From Wood to Varnish
Salvatore Figliuzzi, Marketing & Décor Development Manager, and Stefan Vieten, Sales Manager, presented a focused décor selection to the guests. An obvious naturalness is the all-embracing topic of wood. For example, oak makes new history with intensive images – and thus represents structures with many original elements.
“The type of wood is nowadays less decisive for décor printing than the potential that a structure offers in terms of interpretation and colouring,” explained Salvatore Figliuzzi. “We often develop décors that have a much greater expressiveness than its original counterparts.”
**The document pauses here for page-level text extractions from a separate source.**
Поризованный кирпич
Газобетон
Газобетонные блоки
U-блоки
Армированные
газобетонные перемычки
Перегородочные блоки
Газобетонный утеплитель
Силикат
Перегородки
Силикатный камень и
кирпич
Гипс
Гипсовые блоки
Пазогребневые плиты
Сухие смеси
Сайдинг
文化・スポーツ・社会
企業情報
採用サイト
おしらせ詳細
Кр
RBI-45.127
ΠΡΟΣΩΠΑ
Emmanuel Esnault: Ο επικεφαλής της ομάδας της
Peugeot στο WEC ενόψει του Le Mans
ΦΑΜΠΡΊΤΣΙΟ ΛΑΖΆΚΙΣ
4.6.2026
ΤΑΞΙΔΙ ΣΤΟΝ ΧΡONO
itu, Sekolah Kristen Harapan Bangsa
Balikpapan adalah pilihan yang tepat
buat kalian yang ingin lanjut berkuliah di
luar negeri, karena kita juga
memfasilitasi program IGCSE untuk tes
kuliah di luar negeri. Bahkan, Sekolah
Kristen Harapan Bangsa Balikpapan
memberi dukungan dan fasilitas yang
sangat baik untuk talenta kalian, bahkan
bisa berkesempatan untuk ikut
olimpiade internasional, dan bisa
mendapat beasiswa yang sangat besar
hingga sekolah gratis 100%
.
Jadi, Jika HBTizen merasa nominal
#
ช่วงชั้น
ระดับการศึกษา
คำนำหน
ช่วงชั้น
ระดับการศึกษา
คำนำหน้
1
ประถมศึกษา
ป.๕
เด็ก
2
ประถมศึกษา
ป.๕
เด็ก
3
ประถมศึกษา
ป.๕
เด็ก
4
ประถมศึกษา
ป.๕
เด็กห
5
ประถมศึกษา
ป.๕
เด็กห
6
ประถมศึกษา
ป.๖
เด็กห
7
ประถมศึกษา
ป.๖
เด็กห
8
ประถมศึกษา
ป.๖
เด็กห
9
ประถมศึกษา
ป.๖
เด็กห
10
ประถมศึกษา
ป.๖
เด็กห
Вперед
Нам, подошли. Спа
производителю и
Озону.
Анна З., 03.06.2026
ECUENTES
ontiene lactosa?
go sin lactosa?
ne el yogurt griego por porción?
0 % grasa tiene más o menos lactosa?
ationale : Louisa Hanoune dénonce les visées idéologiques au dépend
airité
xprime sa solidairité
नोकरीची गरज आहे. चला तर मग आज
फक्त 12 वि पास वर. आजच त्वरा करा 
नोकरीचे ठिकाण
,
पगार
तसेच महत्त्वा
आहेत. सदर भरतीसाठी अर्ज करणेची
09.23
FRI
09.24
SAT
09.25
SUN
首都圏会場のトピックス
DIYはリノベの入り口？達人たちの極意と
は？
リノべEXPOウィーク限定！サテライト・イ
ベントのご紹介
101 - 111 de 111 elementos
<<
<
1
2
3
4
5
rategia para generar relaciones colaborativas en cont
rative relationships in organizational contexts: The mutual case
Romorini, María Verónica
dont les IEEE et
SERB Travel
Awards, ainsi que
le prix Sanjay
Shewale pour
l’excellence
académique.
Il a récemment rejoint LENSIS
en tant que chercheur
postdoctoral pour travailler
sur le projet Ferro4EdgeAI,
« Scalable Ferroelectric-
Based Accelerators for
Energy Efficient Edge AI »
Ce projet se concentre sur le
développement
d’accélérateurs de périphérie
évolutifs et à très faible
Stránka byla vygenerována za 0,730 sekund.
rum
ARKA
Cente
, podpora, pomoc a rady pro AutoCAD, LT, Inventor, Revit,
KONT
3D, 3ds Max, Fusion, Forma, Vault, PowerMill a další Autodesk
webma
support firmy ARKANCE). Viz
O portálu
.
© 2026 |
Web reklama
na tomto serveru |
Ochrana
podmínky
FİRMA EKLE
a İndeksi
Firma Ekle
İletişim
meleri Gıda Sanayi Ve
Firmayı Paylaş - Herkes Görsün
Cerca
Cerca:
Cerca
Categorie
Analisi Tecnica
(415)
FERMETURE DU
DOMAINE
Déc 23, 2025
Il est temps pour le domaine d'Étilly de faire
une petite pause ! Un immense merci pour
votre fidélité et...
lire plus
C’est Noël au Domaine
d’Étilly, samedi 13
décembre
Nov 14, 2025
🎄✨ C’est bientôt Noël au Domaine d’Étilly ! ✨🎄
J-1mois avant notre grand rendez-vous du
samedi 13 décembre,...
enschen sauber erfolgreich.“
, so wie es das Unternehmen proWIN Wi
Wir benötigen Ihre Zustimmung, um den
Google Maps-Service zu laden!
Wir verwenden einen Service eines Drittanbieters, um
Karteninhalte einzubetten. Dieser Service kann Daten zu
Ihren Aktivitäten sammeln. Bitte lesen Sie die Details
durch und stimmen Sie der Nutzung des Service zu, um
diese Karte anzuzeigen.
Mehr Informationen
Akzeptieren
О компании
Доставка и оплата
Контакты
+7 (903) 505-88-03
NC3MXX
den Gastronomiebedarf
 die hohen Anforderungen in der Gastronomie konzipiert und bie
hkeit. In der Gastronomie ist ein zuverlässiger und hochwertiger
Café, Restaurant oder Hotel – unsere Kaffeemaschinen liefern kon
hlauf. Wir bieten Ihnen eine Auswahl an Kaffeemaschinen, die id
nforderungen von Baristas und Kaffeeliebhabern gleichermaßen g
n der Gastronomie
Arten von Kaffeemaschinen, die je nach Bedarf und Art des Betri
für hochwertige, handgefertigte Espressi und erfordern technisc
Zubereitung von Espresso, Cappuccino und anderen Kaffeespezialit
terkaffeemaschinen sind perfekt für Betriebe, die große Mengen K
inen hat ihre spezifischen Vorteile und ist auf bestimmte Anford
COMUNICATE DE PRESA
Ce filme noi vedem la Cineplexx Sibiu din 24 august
Another emphasis was on single-colour décors in premium quality. For this, Furniture Days also exhibited high-quality results of a new process developed by Interprint. It results in a very homogenous surface look that makes the décor look varnished. The objective of this development is to be able to promptly offer the market trendy colours at small quantities. The colours of the current collection range from mother-of-pearl white and blackboard, to pistachio and the turquoise ‘Pool’, which is already being successfully marketed. New single-colour décors convinced the guests of the Furniture Days both on their own and in combination with wood surfaces. Interprint will show a lot more of that at the ZOW 2012 trade fair in Bad Salzuflen.
Good Atmosphere at the Design Centre
After the décor presentation, the guest speakers Claudia Plöchinger and Frank Wünsche from ‘Gartendeck Hamburg’ guided the customers along an ‘urban gardening’ trail. This young avant-garde movement makes the effort to cover unused urban areas with greenery in a new and creative way. Besides pictures of well-known examples, the speakers showed earthy demonstration material, from vertical planting in plastic bottles to the seed bomb with which areas can be planted in a guerrilla tactical way. These extraordinary ideas were another highlight of Interprint’s Furniture Days for its many guests.
Salvatore Figliuzzi sees the association between ‘urban gardening’ and Interprint’s décor printing in the motivation to design living space. “Urban Gardening focuses on the urban area, we focus on interior design,” he said and adds: “We draw ideas for décors from everything that surrounds us – from nature, urban life and cultural trends”. This is also a practiced example of ‘Growing Ideas’.